I believe we as individuals and students are constantly learning some sort of “life lesson.” It can be about effective time management, relationship building, so on and so forth. For me, one of the most meaningful lessons is to not take failures too personally but instead learn from them. These failures can originate from almost anywhere. An ignorant mistake when running a lab experiment that requires a start-over all the way from the very beginning. Unanimous rejection from all my applications for summer programs. These events certainly cause sad faces and gloomy days, but I try not to let them swell in my mind, as it would only worsen the situation.

These failures, however, are just like coins – there are two sides. While one side oftentimes represents frustration, the other side represents the “good things” about failures. They can be the lessons one should take away and not let the failures repeat themselves. In fact, I believe the more successful a person is, the more failures he/she will have experienced. Interestingly, there have been faculty members at several universities that created their “CV of Failures,” showcasing all the rejections they received in the past. To me, these CV’s do not simply serve to make these professors famous (although Professor Haushofer from Princeton University did list down a “meta-failure” on his CV of Failure as “2016: This darn CV of Failures has received way more attention than my entire body of academic work”), but instead, they carry an important message. When I see people getting awards or read papers published by others, I inevitably get drawn into their “success” and question ourselves, “why do they/their experiments look so perfect, but mine don’t?”
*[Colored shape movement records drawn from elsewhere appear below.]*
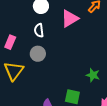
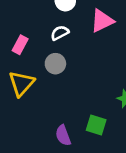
white semicircle: (39, 30) -> (60, 33), turned 64

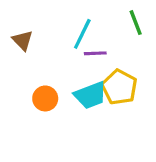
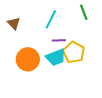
purple line: (95, 53) -> (59, 40), moved
orange circle: (45, 98) -> (28, 59), size x1.5

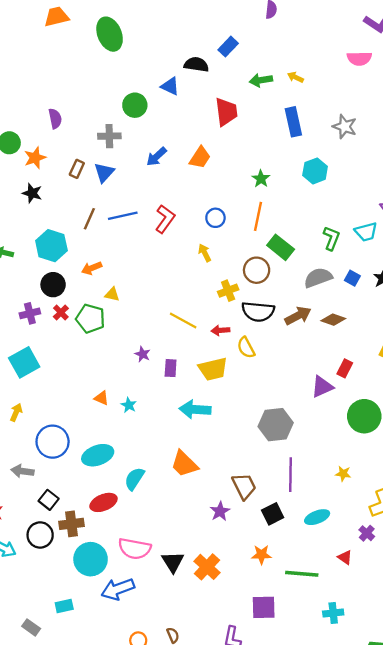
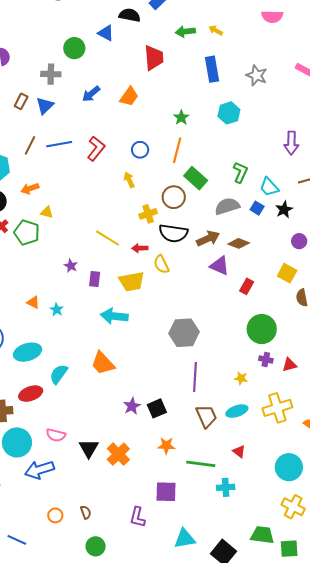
cyan trapezoid: (366, 232) -> (269, 187), moved, turned 60
purple triangle: (322, 387) -> (219, 266), moved, turned 45
brown trapezoid: (244, 486) -> (206, 416), moved
black square: (273, 514) -> (157, 408), moved
cyan ellipse: (317, 517) -> (237, 411), moved
purple cross: (367, 533) -> (266, 360), moved, turned -32
pink semicircle: (135, 549) -> (56, 435), size x0.7
cyan cross: (333, 613) -> (226, 487), moved

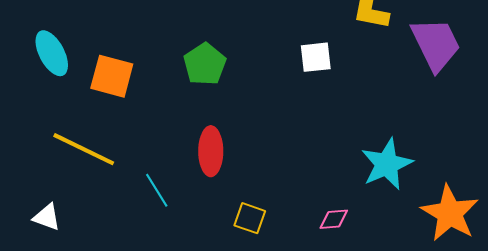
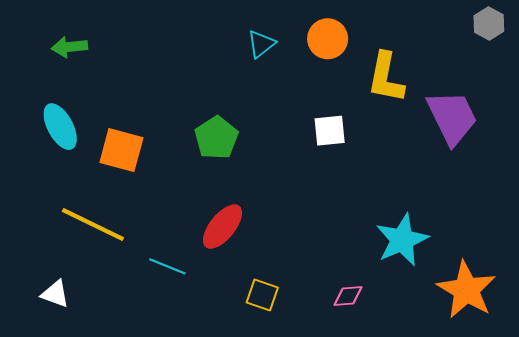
red ellipse: (211, 151) -> (222, 227), turned 39
cyan line: (157, 190) -> (167, 266), turned -36

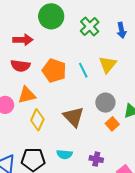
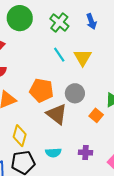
cyan line: (83, 70) -> (59, 55), moved
orange pentagon: (54, 71) -> (42, 90), moved
gray circle: (105, 103) -> (75, 93), moved
yellow diamond: (37, 120) -> (20, 136), moved

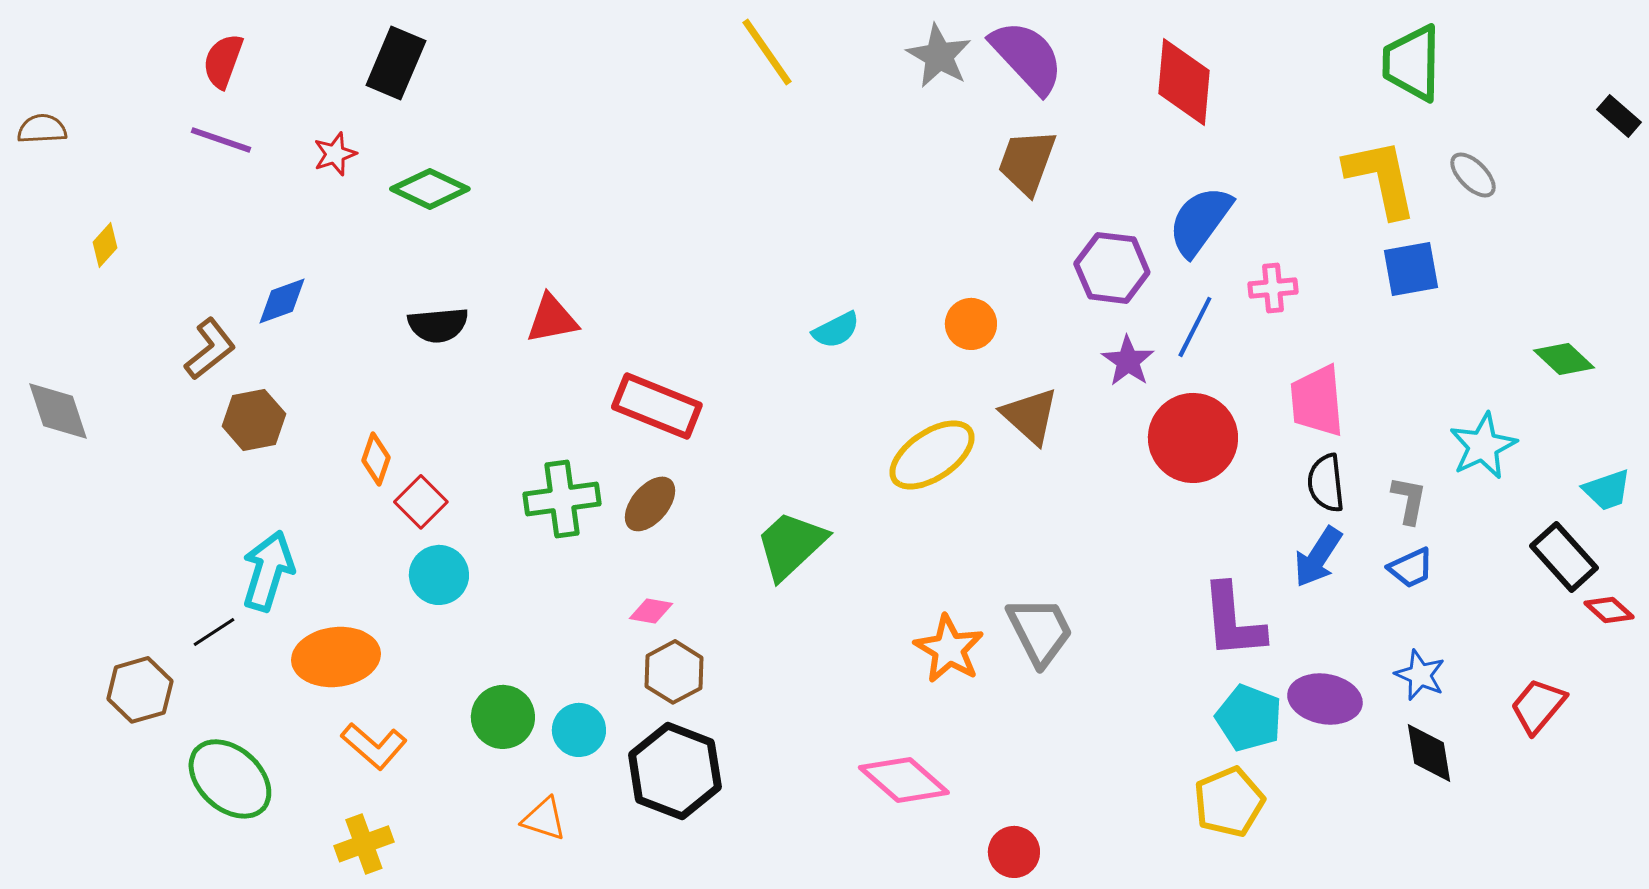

Indeed, these people were able to make significant contributions and be recognized for them. However, the truth of the matter is, almost all of them have failed many many more times than I have. Without these failures, the success would not be as meaningful. In fact, without these failures, one might not even arrive at the success at all.

So next time if I mess up the results from an experiment I am running, instead of thinking I am a super idiot, complete failure and totally worthless, I should tell myself I might have gotten myself one step closer to the answer I have been searching for.